Fair enough, say some scientists who have signed the petition, but neuroscientists must be extra careful with such subjects. The field is already trying to manage a deeply mystifying presence: the brain, which in some ways is still as dark as deepest space.

The scientists point out that scans showing areas of the brain that light up during emotions like jealousy or guilt are fascinating but that their significance is still unclear. And in their laboratories, some investigators who plan to attend the neuroscience meetings are trying to find the neural traces of consciousness itself, a notoriously disorienting quest that has led more than one enterprising scientist into a philosophical fog.

"Neuroscience more than other disciplines is the science at the interface between modern philosophy and science," wrote one neuroscientist on the petition, Dr. Zvani Rossetti of the University of Cagliari in Italy. He added, "No opportunity should be given to anybody to use neuroscience for supporting transcendent views of the world."

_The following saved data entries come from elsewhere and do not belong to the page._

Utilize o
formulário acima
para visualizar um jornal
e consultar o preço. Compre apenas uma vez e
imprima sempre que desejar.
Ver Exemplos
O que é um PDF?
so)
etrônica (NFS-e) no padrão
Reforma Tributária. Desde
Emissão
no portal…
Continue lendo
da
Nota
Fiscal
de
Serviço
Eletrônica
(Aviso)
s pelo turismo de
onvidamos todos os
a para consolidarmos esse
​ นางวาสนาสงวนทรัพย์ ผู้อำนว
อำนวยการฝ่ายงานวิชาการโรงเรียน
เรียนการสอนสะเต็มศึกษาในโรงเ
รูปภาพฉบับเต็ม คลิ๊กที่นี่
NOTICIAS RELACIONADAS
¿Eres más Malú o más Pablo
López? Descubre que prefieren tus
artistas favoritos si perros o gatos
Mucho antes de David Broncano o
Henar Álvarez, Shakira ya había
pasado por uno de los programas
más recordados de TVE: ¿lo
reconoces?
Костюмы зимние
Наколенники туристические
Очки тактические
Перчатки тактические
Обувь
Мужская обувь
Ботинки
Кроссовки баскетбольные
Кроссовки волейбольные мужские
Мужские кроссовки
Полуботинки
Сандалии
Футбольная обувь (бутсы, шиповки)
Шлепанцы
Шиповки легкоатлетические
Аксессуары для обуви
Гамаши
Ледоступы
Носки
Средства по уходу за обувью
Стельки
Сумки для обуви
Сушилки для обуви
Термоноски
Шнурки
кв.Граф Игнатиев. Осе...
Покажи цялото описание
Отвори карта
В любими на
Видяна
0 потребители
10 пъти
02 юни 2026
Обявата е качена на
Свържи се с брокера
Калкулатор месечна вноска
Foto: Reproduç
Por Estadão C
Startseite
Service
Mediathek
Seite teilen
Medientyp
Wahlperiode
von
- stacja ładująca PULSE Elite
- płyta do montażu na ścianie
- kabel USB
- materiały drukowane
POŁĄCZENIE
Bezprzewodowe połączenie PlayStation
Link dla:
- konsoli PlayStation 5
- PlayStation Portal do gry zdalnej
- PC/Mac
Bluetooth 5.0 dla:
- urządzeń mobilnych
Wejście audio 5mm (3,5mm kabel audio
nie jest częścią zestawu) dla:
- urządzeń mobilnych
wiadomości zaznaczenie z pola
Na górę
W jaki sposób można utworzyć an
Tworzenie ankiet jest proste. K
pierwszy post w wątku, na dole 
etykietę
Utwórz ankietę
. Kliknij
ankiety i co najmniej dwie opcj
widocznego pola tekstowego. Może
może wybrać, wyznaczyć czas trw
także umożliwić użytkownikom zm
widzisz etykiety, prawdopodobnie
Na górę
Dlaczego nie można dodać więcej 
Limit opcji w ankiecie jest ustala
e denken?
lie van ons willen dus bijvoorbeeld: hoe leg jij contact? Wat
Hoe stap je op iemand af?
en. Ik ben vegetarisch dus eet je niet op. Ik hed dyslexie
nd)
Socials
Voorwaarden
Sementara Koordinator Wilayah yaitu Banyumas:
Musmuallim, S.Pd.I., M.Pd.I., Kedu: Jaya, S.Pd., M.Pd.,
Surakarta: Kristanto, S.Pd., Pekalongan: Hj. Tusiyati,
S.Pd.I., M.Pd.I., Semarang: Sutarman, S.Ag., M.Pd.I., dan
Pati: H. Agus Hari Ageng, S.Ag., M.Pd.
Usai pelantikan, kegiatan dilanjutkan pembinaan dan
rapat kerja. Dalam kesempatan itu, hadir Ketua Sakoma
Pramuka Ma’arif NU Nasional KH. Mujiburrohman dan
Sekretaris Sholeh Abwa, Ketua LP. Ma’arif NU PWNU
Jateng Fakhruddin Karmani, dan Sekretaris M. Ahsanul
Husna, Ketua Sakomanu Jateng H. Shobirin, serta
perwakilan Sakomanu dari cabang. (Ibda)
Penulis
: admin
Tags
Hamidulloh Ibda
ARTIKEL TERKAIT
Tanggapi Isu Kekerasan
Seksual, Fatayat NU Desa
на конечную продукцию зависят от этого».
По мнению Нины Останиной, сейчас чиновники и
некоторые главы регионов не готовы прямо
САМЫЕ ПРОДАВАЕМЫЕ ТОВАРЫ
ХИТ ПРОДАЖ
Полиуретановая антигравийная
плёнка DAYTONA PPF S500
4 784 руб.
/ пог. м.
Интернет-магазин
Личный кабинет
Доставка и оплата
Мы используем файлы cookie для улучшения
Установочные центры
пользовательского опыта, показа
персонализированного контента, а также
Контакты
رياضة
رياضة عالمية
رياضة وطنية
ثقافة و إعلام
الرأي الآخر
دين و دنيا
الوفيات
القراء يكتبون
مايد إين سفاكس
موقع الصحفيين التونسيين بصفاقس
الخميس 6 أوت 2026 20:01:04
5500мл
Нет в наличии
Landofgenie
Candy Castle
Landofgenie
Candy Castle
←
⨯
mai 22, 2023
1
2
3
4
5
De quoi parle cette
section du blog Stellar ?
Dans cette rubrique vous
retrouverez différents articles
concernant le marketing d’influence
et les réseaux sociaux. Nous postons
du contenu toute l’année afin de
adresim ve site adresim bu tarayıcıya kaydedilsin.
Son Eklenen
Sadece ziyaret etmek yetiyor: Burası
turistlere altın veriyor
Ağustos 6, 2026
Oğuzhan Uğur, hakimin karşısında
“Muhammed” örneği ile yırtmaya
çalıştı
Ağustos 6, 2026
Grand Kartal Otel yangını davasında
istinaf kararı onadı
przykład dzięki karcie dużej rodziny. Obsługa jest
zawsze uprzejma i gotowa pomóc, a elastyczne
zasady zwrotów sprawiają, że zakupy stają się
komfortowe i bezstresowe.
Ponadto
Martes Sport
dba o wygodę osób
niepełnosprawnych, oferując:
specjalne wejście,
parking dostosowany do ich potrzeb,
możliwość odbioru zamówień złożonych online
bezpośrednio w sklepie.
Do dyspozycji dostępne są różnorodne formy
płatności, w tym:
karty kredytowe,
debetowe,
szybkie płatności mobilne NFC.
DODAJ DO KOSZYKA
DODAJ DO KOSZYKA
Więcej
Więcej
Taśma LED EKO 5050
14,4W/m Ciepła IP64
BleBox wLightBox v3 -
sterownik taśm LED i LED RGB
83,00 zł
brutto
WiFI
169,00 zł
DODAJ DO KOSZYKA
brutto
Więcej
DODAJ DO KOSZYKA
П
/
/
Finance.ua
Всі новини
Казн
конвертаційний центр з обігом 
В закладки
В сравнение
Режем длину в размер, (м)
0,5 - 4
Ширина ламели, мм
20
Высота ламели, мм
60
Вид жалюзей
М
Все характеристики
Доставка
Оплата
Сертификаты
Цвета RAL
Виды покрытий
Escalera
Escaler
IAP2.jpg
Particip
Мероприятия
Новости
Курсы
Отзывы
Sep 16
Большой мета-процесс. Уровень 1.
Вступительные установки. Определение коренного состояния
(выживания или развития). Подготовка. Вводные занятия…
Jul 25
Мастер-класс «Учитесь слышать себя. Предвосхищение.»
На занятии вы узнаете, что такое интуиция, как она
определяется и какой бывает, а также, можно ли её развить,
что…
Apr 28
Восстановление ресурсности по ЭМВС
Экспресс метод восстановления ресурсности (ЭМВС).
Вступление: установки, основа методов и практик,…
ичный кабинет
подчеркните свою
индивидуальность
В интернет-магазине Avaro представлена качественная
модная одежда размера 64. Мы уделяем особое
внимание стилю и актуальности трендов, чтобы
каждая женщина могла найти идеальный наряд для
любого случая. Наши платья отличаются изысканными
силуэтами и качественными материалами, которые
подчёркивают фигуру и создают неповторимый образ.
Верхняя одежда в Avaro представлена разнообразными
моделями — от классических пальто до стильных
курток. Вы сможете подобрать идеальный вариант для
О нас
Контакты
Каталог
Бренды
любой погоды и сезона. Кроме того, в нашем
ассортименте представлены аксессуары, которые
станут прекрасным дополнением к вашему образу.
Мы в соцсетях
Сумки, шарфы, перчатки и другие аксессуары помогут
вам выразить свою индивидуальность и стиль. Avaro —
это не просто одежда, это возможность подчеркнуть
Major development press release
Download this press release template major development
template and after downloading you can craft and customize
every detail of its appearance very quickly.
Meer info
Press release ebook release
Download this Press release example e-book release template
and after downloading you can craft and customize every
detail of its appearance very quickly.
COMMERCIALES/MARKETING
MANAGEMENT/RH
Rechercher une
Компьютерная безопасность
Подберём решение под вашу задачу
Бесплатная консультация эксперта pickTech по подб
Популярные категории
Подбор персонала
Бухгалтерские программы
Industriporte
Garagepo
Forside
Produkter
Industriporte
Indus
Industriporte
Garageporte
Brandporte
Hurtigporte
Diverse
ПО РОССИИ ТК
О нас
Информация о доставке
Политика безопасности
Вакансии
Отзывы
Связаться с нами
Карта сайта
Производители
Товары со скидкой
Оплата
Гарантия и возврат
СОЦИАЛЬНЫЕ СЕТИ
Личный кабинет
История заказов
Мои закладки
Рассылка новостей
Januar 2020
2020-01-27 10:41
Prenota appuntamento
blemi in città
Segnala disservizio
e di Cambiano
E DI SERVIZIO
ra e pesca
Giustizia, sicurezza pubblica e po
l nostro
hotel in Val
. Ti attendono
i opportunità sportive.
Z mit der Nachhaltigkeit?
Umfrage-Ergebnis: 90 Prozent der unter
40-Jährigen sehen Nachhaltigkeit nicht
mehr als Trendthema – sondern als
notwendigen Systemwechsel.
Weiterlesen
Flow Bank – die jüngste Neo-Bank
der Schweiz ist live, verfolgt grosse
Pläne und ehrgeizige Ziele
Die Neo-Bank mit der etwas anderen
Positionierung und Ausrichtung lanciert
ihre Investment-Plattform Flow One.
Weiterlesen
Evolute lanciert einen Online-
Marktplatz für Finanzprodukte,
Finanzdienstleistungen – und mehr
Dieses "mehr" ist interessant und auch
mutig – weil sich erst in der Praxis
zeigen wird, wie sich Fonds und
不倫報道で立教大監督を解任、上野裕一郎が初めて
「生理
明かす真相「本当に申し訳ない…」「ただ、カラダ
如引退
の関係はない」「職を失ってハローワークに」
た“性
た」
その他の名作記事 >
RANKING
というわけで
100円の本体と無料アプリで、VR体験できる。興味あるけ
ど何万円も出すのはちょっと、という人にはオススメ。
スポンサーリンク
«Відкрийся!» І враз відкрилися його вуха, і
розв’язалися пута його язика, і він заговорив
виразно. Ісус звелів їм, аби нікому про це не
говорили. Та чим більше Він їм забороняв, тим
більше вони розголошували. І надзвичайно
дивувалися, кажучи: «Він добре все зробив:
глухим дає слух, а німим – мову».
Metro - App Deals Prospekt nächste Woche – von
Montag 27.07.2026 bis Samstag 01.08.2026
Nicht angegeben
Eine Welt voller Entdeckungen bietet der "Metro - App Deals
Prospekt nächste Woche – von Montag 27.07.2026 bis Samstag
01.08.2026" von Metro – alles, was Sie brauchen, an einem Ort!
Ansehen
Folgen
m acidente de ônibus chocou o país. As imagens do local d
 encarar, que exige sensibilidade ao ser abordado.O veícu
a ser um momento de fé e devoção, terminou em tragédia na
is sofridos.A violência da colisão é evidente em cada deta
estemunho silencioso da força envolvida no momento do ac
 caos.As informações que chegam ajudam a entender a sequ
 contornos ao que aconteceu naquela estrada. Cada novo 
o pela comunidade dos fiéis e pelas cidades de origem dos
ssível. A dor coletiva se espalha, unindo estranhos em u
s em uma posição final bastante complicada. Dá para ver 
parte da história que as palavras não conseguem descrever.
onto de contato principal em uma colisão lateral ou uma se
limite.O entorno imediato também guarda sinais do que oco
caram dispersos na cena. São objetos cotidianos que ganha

One thing certain about the Dalai Lama's scheduled talk is that he will not lack for an audience. Neuroscientists around the world have been intensely debating the event, and Dr. Carol Barnes, president of the neuroscience society, says she will not cancel the talk or change the schedule.

"The practice of meditation is a human behavior, and the Dalai Lama is extraordinarily skilled at it and at promoting qualities of peace and compassion that I thought could bring us together," said Dr. Barnes, a professor of psychology and neurology at the University of Arizona who invited the Dalai Lama to speak last February. "That's not the way it's gone so far."